### Work order
Please convert the lines in the entries below, from the line containing "## sa 22 avril" up to and including the line containing "Les Espions s'amusent", into a JSON list of strings with one string per line. Omit blank lines.

━━━ Extracted data

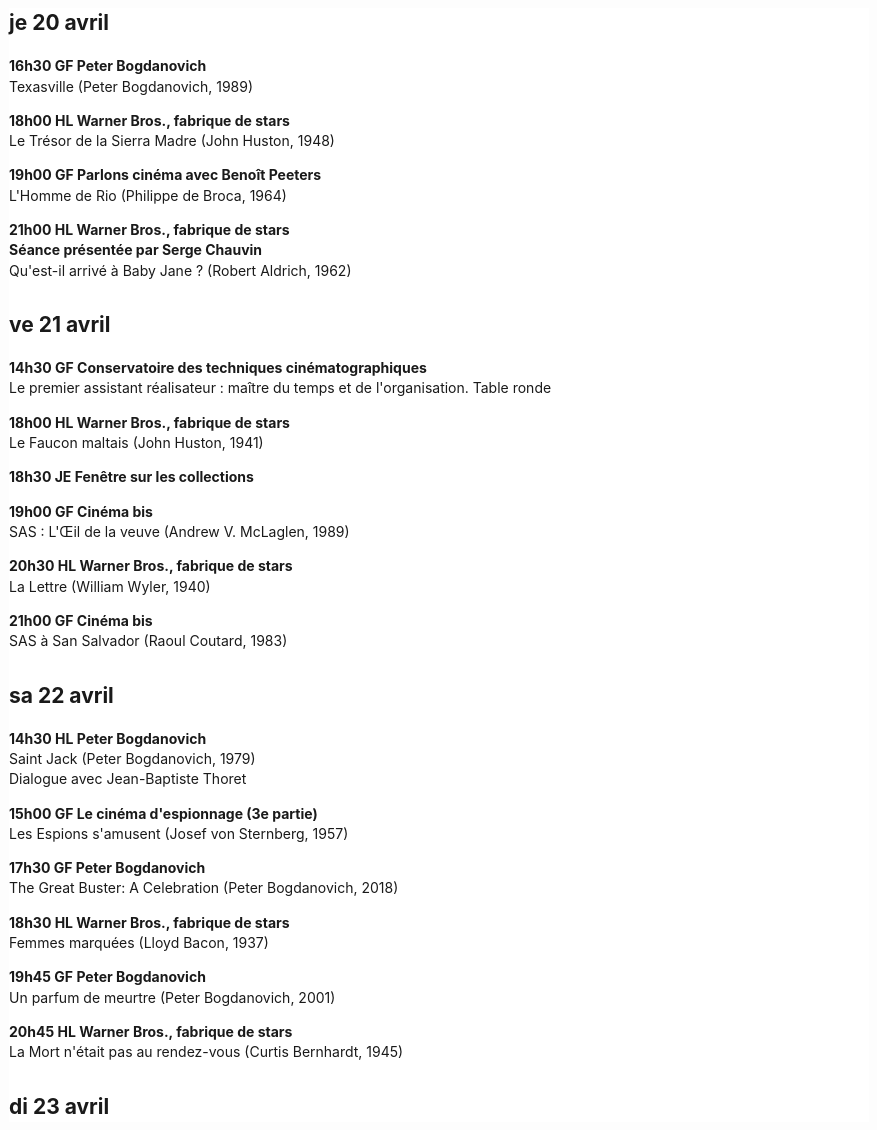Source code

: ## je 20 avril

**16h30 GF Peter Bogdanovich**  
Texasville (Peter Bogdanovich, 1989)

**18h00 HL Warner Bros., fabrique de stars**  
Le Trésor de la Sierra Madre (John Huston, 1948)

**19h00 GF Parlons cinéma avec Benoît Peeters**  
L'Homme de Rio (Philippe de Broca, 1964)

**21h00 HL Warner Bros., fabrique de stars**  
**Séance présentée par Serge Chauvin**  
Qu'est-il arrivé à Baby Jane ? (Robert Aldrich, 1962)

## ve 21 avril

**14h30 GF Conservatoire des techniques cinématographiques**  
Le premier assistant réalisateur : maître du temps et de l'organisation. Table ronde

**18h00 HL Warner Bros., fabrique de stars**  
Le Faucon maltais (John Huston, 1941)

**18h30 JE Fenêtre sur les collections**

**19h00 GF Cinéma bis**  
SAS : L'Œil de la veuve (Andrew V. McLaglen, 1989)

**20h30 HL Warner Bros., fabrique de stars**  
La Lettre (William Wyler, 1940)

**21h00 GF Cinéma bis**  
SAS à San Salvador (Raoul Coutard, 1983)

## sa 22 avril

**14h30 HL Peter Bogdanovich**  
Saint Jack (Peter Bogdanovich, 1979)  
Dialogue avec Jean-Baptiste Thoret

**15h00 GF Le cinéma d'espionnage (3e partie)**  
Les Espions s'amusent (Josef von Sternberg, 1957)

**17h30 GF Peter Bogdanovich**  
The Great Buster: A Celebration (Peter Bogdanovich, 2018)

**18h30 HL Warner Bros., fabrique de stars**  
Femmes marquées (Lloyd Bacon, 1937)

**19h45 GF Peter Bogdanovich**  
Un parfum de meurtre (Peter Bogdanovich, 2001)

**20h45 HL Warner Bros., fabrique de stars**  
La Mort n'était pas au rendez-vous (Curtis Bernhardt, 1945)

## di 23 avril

━━━━━━
━━━ Extracted data

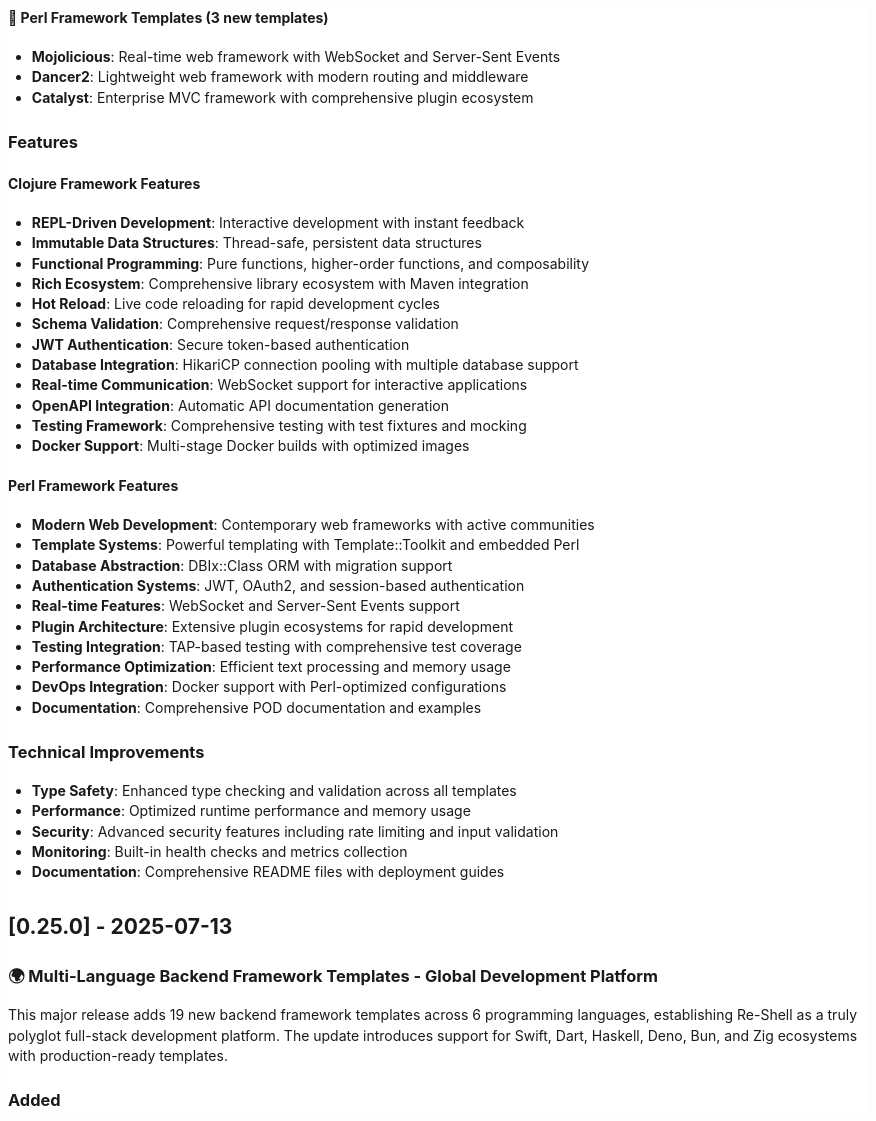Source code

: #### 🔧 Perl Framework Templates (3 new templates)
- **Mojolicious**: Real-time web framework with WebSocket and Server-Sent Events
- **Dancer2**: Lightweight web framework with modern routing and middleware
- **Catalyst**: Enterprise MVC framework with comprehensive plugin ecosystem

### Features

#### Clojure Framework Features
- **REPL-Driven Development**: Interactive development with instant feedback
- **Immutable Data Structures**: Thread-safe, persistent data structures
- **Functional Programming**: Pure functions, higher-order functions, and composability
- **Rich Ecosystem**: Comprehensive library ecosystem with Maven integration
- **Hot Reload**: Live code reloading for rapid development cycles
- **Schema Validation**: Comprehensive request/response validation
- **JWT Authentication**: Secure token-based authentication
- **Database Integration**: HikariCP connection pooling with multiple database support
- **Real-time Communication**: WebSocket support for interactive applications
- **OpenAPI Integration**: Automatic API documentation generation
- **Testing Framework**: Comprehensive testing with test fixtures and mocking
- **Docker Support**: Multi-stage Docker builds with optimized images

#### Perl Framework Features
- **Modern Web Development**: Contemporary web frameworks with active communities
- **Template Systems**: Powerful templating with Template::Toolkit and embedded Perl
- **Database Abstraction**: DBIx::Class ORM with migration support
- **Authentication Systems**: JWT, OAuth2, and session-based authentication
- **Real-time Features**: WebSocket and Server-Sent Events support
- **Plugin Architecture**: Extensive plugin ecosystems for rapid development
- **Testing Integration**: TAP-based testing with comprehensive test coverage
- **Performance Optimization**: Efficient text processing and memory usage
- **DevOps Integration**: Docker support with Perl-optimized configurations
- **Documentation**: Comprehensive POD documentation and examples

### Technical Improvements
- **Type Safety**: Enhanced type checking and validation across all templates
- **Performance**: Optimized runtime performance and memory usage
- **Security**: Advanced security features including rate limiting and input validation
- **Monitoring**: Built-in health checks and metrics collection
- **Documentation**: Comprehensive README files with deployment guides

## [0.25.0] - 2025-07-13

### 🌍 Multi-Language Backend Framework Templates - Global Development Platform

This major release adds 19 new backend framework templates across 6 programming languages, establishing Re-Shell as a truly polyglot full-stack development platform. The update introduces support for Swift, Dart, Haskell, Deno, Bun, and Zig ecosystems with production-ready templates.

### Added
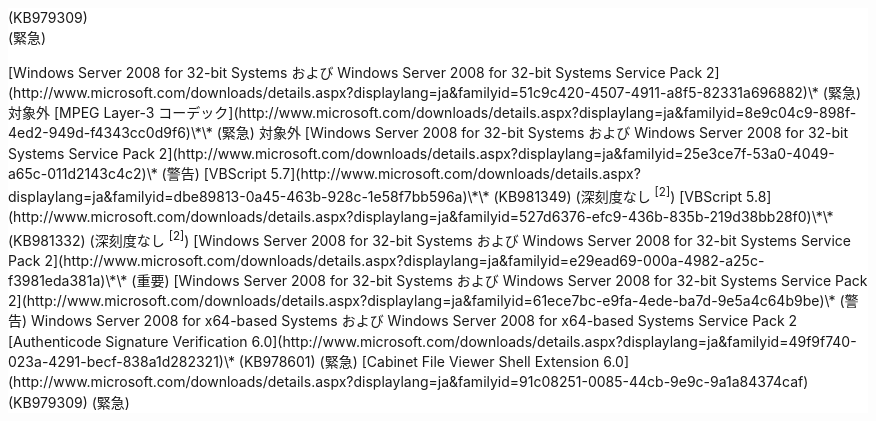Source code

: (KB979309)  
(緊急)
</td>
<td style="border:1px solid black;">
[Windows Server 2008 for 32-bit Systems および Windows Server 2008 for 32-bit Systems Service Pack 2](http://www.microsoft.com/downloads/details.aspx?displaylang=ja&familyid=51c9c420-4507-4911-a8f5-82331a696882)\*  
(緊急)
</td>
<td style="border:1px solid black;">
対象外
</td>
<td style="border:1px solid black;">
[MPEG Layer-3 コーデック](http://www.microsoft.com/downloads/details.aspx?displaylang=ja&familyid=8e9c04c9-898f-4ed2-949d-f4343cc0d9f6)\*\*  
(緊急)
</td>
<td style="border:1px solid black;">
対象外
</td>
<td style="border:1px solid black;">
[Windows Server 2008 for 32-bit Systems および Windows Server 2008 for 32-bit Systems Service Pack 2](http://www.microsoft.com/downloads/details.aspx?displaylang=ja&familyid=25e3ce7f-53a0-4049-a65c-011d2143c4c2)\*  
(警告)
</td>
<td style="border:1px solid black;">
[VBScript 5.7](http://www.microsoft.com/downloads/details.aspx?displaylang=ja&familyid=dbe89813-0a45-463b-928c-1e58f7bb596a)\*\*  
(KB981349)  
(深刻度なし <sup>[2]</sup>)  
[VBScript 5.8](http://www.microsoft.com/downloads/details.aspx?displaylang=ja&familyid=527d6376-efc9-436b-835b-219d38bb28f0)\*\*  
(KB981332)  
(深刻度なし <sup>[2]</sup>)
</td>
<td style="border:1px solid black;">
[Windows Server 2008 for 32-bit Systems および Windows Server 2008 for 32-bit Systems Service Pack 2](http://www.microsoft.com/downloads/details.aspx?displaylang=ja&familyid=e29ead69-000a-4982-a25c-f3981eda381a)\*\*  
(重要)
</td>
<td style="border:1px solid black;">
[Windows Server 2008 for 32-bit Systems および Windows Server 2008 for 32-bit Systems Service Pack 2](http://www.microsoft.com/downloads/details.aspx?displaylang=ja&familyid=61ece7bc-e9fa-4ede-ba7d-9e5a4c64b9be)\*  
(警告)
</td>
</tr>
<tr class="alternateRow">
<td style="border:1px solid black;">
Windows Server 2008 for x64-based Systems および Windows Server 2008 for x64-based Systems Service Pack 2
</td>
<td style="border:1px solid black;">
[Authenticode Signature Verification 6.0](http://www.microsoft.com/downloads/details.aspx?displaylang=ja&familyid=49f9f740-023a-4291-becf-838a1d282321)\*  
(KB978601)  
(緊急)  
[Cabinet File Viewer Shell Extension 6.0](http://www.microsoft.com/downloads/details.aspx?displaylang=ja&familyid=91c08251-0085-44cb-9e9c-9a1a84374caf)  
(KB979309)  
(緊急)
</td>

━━━━━━

### Answer to the exercise
[
  "## sa 22 avril",
  "**14h30 HL Peter Bogdanovich**  ",
  "Saint Jack (Peter Bogdanovich, 1979)  ",
  "Dialogue avec Jean-Baptiste Thoret",
  "**15h00 GF Le cinéma d'espionnage (3e partie)**  ",
  "Les Espions s'amusent (Josef von Sternberg, 1957)"
]